The New Spirit of Capitalism by Luc Boltanski & Ève Chiapello

Author:Luc Boltanski & Ève Chiapello
Language: eng
Format: epub
Publisher: Verso


Overview of proposals for reducing connexionist exploitation

The mechanisms – or rather, proposed mechanisms – that we are going to examine do not counterpose domestic, civic or industrial forms of regulation to the expansion of network logics. On the contrary, what is interesting about them is that they rely on the network in order to limit the destructive effects of a connexionist world. In this sense, they are not derived from a ‘conservative’ critique seeking to restore a world that has gone for ever.

These proposals aim to tighten up the justice of connexionist tests of strength in order to transform them into tests of status in the projective city, not to replace them by tests of a different kind. This orientation explains why they must simultaneously maintain the flexibility of networks and, by recourse to law, secure better protection for social agents – in particular, those of them who are weak. The mechanisms envisaged are not intended to protect people by preventing them from being mobile, which would thwart the aspirations to autonomy or the requirement of flexibility that have become central in neo-capitalism, but to organize this mobility and the rounds of tests. What is at stake is making opportunities for displacement available to all, while accumulating fairly – that is to say, to start off with, being remunerated justly at each stage of the displacement. The mechanisms envisaged must therefore reconcile two temporalities: a short, discontinuous temporality, corresponding to the limited projects that temporary wage-earners must engage in to get paid; and a long, continuous temporality, which is that of people’s lives.

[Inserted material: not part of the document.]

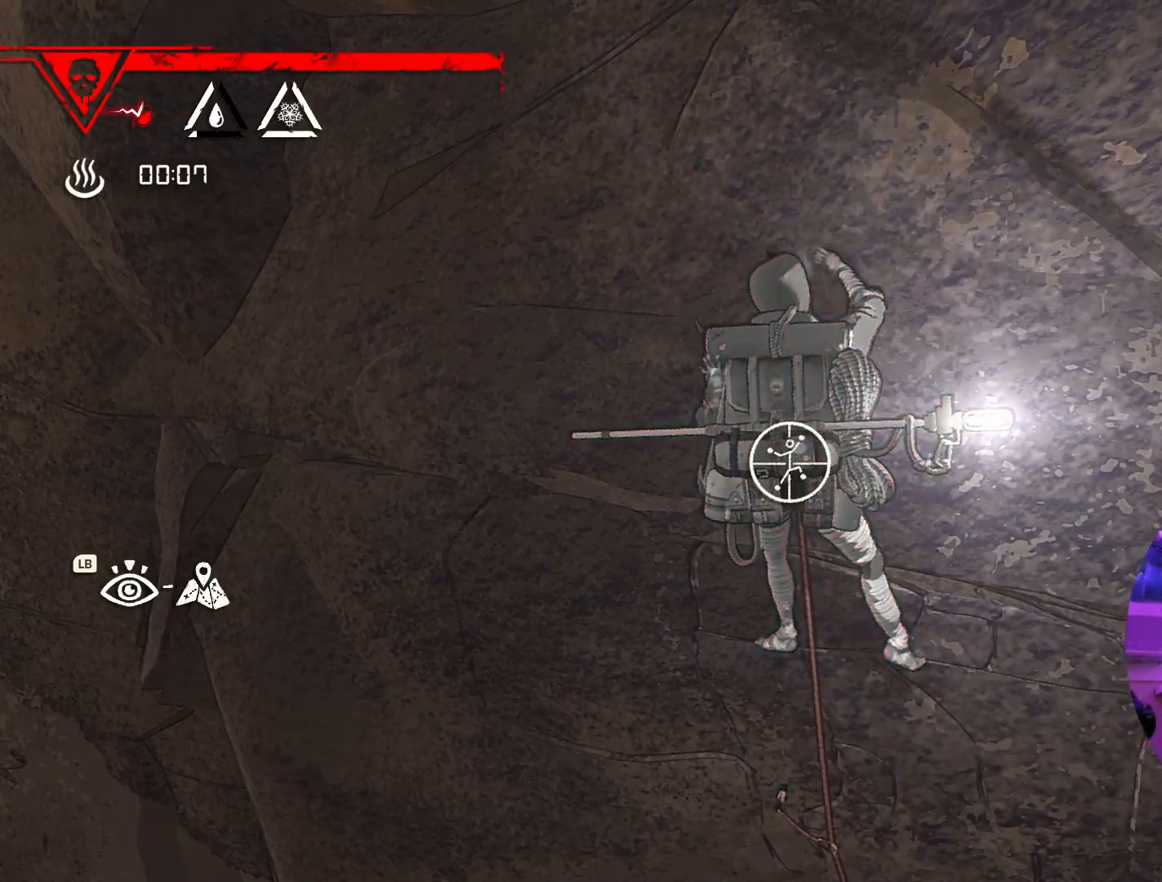
{"dt_ms": 500, "buttons": ["R1"], "left_stick": "center", "right_stick": "right", "events": [[250, "right_stick", "right"]]}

How can people circulate while accumulating and taking with them what they have amassed? We shall entertain two possibilities, associated with different types of justice from the projective city, while showing that neither is appropriate to a connexionist world.

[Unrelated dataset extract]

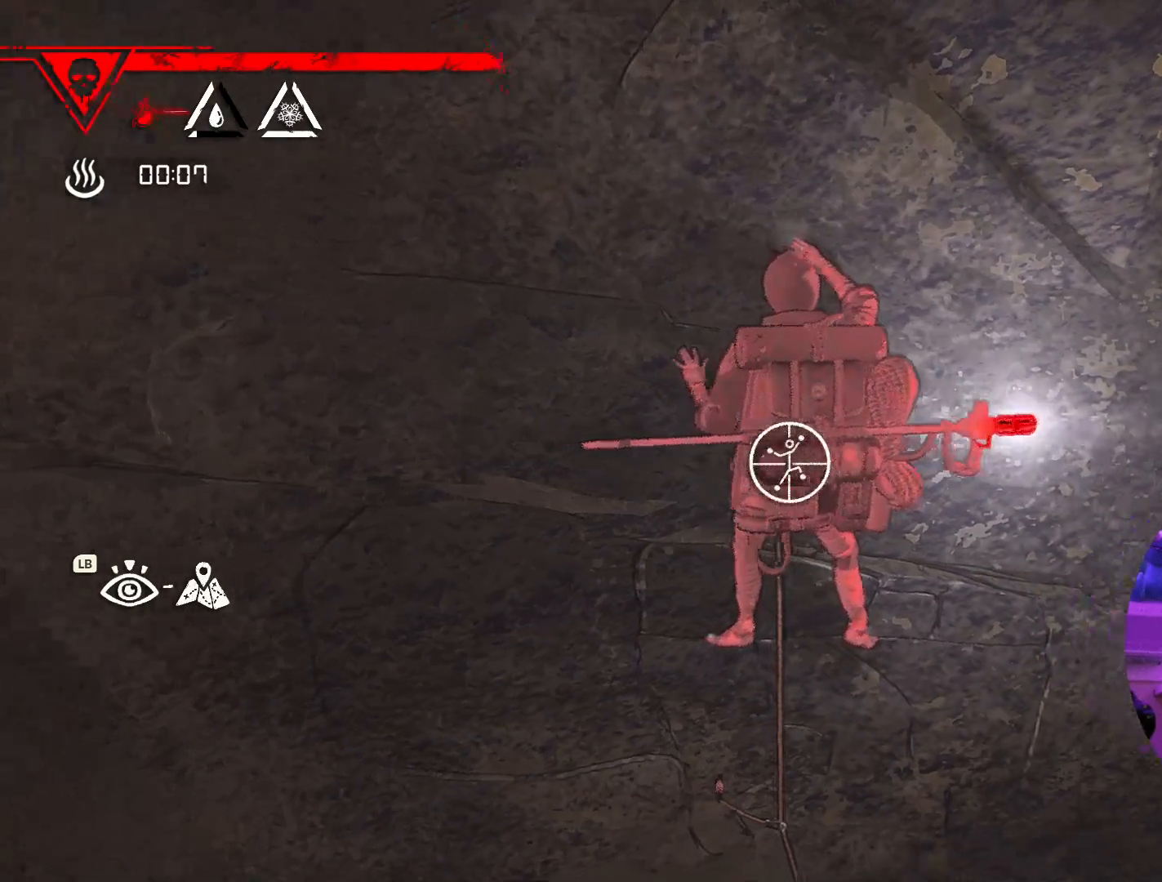
{"dt_ms": 500, "buttons": ["R1"], "left_stick": "center", "right_stick": "center", "events": [[100, "right_stick", "center"]]}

According to a first possibility, which might be called domestic, people circulate in a familiar environment accompanied by an aura of good repute. Other than escaping from domestic restraints, this does not allow people to circulate very widely. It is not conducive to circulation in a vast world. A second possibility, based on a civic–industrial compromise, makes access to the collectives, whether occupations or statutes, with which privileges are associated dependent upon an educational title certifying an initial level of education. For circulation to be possible, work spaces must be structured in such a way as to inscribe in them a series of hierarchical positions that people can pass through in a certain order. This formula, which we may call industrial, is what the system of collective agreements rests on. But this form demands, on the one hand, strenuous efforts to establish equivalence, in order to homogenize the different portions of space and make them interdependent; and, on the other, job stability within large, planned firms, of a sort that is no longer appropriate in a world which people want to see composed of heterogeneous, independent units, where the different entities – persons, jobs, firms, products – are defined as changeable.